Lettre-réponse du Président d’Arménie Serzh Sargsyan à la lettre-invitation du Président turc

16 janvier, 2015

"Monsieur le Président,

J’ai reçu votre invitation à assister aux cérémonies de commémoration du centenaire de la bataille de Gallipoli.

En effet, la Première Guerre mondiale qui a coûté la vie et brisé les destins de millions d'innocents est l’une des pages les plus terribles de l'histoire de l'humanité.

Le capitaine Sarkis Torossian, officier d’origine arménienne, participait également à la bataille de Gallipoli dans les rangs des troupes d’artillerie de l’Empire Ottoman, en signe de dévouement à la sécurité et à la défense de l'Empire qui l'a décoré de distinctions militaires pour son fidèle service et pour son courage.

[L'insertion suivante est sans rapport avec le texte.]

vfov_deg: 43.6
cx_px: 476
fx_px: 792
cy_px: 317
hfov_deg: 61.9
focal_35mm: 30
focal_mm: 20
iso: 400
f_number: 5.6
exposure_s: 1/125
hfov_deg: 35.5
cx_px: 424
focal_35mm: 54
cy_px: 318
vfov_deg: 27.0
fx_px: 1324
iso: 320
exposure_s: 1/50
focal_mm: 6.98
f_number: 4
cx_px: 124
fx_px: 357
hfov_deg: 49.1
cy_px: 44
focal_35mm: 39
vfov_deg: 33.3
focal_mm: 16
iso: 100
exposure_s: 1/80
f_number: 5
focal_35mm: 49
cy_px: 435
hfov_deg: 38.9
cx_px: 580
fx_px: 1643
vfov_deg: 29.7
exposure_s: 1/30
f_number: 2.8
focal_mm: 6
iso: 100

Même lui, néanmoins, n'a pas été épargné par les vagues de massacres et des déportations planifiés et exécutés contre le peuple arménien qui, durant cette même année, ont atteint leur apogée: ses parents brutalement assassinés et sa sœur morte dans le désert syrien étaient parmi le million et demi d'Arméniens massacrés pendant le génocide.

Ce sont ces massacres sans précédent qui ont amené Raphael Lemkin à créer le terme de «génocide», et c’est l'impunité de ce génocide qui a ouvert la voie à l’Holocauste, aux génocides au Rwanda, au Cambodge et au Darfour.

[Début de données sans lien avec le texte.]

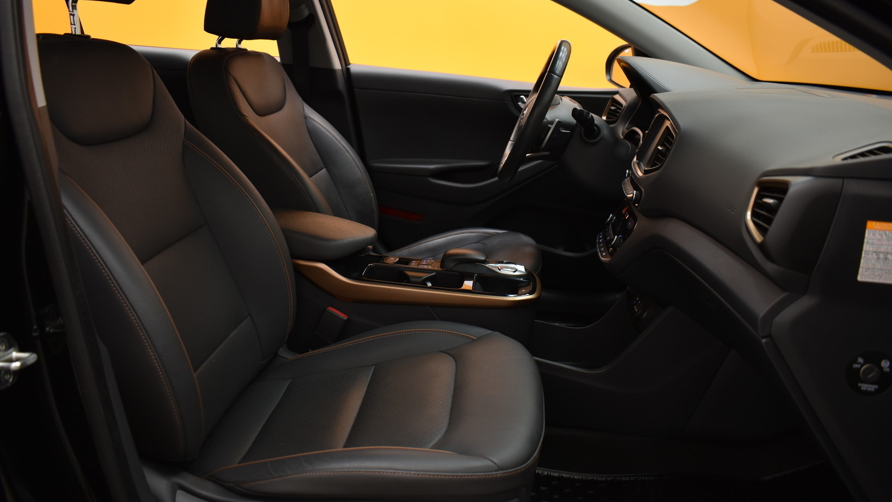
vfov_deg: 40.1
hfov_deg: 66.1
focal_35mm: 29
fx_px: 686
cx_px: 440
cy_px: 227
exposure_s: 1/30
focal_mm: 18
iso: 320
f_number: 3.5
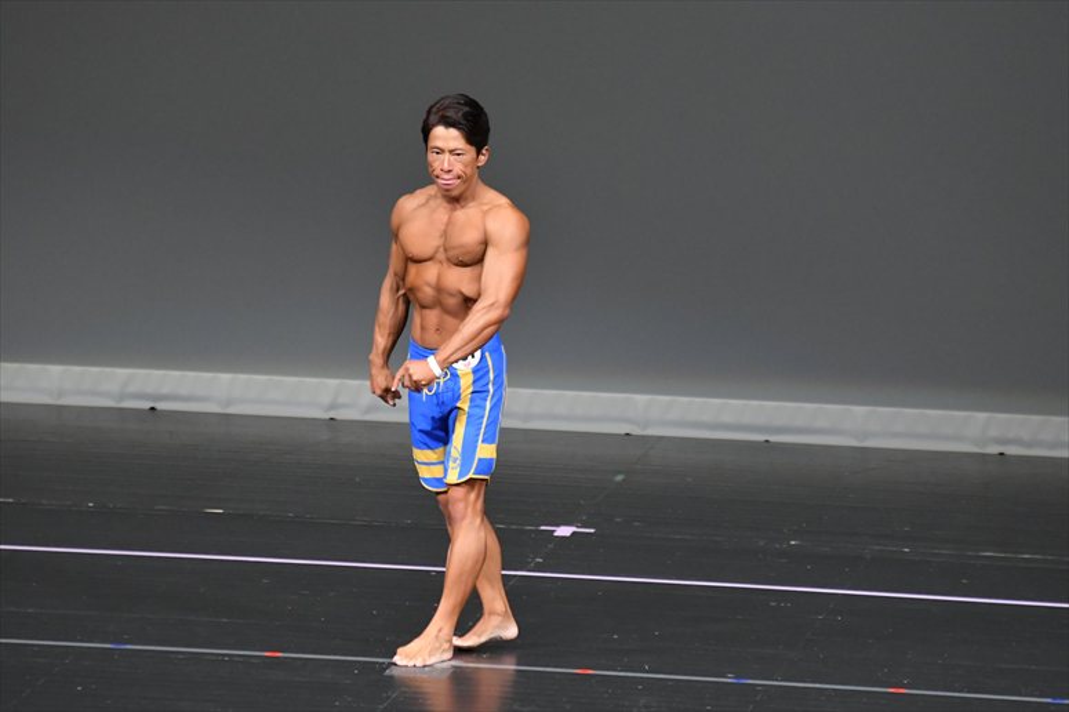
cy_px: 356
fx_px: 10240
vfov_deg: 4.0
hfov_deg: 6.0
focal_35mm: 345
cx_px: 534
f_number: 5.6
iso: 5000
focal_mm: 230
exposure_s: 1/400
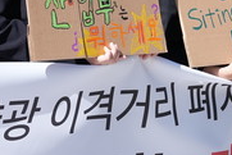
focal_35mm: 232
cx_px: 149
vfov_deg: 5.9
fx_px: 1496
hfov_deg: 8.9
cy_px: -47
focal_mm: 70
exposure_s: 1/2000
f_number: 5.6
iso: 640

Selon vous, la bataille de Gallipoli est un exemple particulier des liens amicaux auxquels la guerre a donné naissance non seulement pour la Turquie mais aussi pour le monde entier, et le champ de bataille est un monument de paix et d'amitié rappelant l'héritage amer de cette guerre. Mis à part les réalités connues sur l'importance de la bataille de Gallipoli et le rôle controversé de la Turquie lors des deux guerres mondiales, il est nécessaire de se rappeler que la paix et l'amitié doivent être construites avant tout sur la base du courage d'affronter son propre passé, sur la justice historique et sur une reconnaissance non sélective de la mémoire de l’humanité entière.

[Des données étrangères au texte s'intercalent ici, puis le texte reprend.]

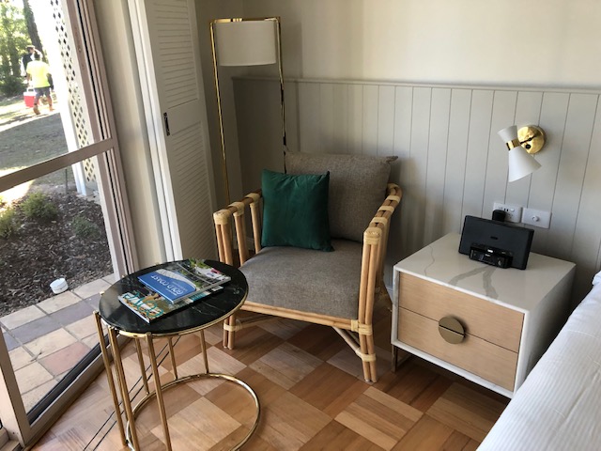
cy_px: 226
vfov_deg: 49.7
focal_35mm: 28
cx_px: 300
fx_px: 486
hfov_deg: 63.4
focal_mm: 3.99
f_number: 1.8
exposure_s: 1/15
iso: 80
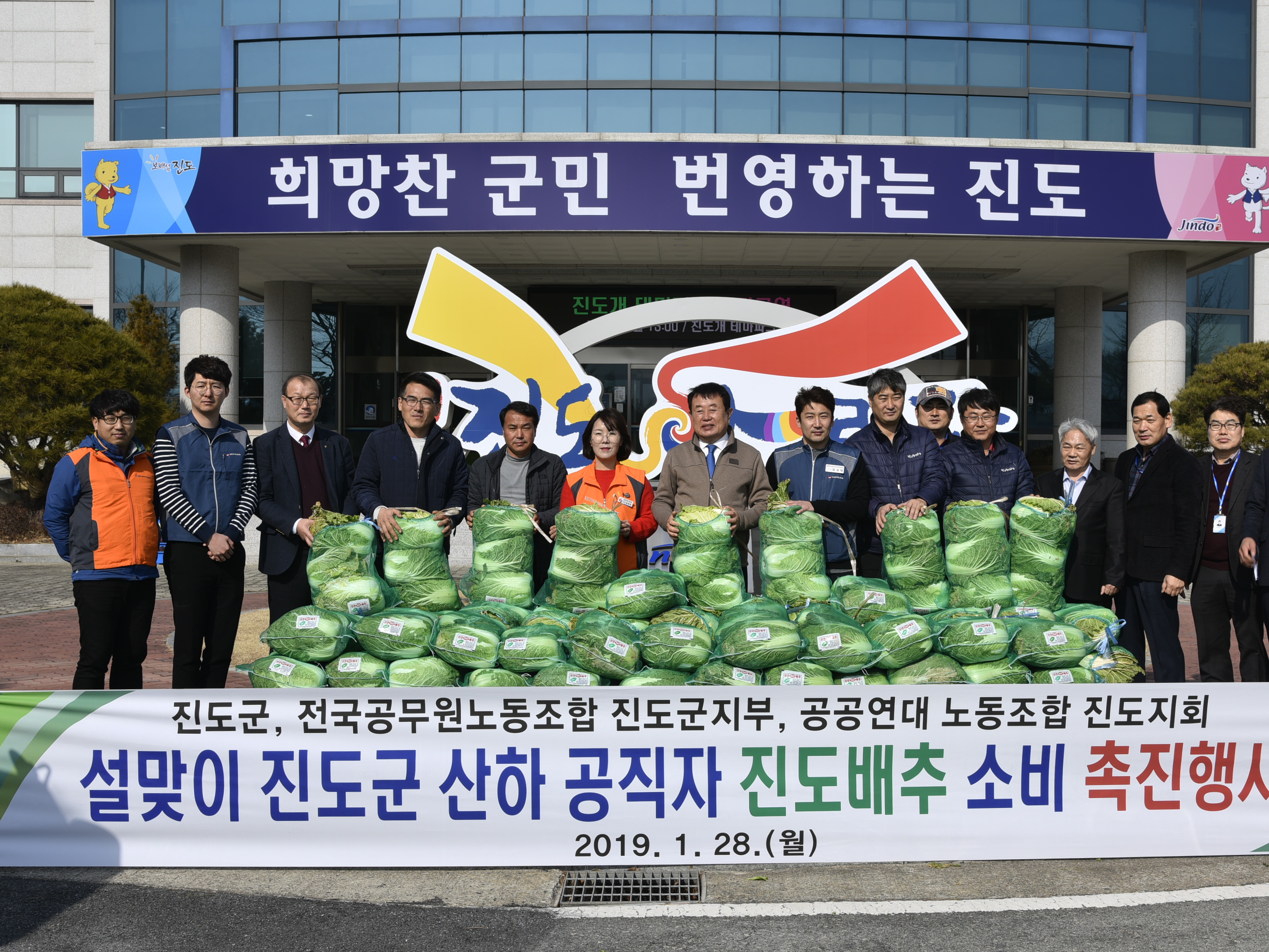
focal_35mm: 42
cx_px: 692
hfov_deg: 44.7
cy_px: 485
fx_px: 1540
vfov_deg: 34.4
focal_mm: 38
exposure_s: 1/125
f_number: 9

Hélas, la Turquie continue sa politique traditionnelle de déni et, "améliorant" d'année à année sa boîte à outils de déformation de l'histoire, commémore cette année - pour la première fois - le centenaire des affrontements de Gallipoli le jour du 24 avril, alors qu'ils ont commencé le 18 mars 1915 et se sont poursuivis jusqu'à la fin du mois de janvier1916, et que les batailles terrestres de Gallipoli et le débarquement des Alliés ont commencé le 25 avril. Cette démarche vise-t-elle un objectif autre que celui de détourner tout simplement l'attention de la communauté internationale du centième anniversaire du Génocide des Arméniens? Cependant, avant d’initier un tel événement commémoratif, la Turquie avait un devoir beaucoup plus important à l'égard de son peuple et de l'humanité tout entière, celui de la reconnaissance et de la condamnation du Génocide des Arméniens.

Je conseillerais donc de ne pas oublier, dans vos appels à la paix universelle, d'adresser un message de reconnaissance du Génocide des Arméniens au monde entier en rendant hommage à la mémoire des 1,5 million de victimes innocentes. C’est le devoir de chacun d’entre nous de transmettre aux générations futures l'histoire vraie et sans falsifications afin d'éviter la répétition des crimes contre l’humanité et d'ouvrir la voie au rapprochement et à la coopération ultérieure entre les nations, tout particulièrement entre nations voisines.

PS. Votre Excellence, il y a encore quelques mois, je vous avais invité à Erevan pour que nous rendions hommage ensemble, le 24 avril 2015, à la mémoire des victimes du Génocide des Arméniens. Il n'est pas d'usage chez nous de se rendre chez son propre invité sans avoir reçu la réponse à sa propre invitation."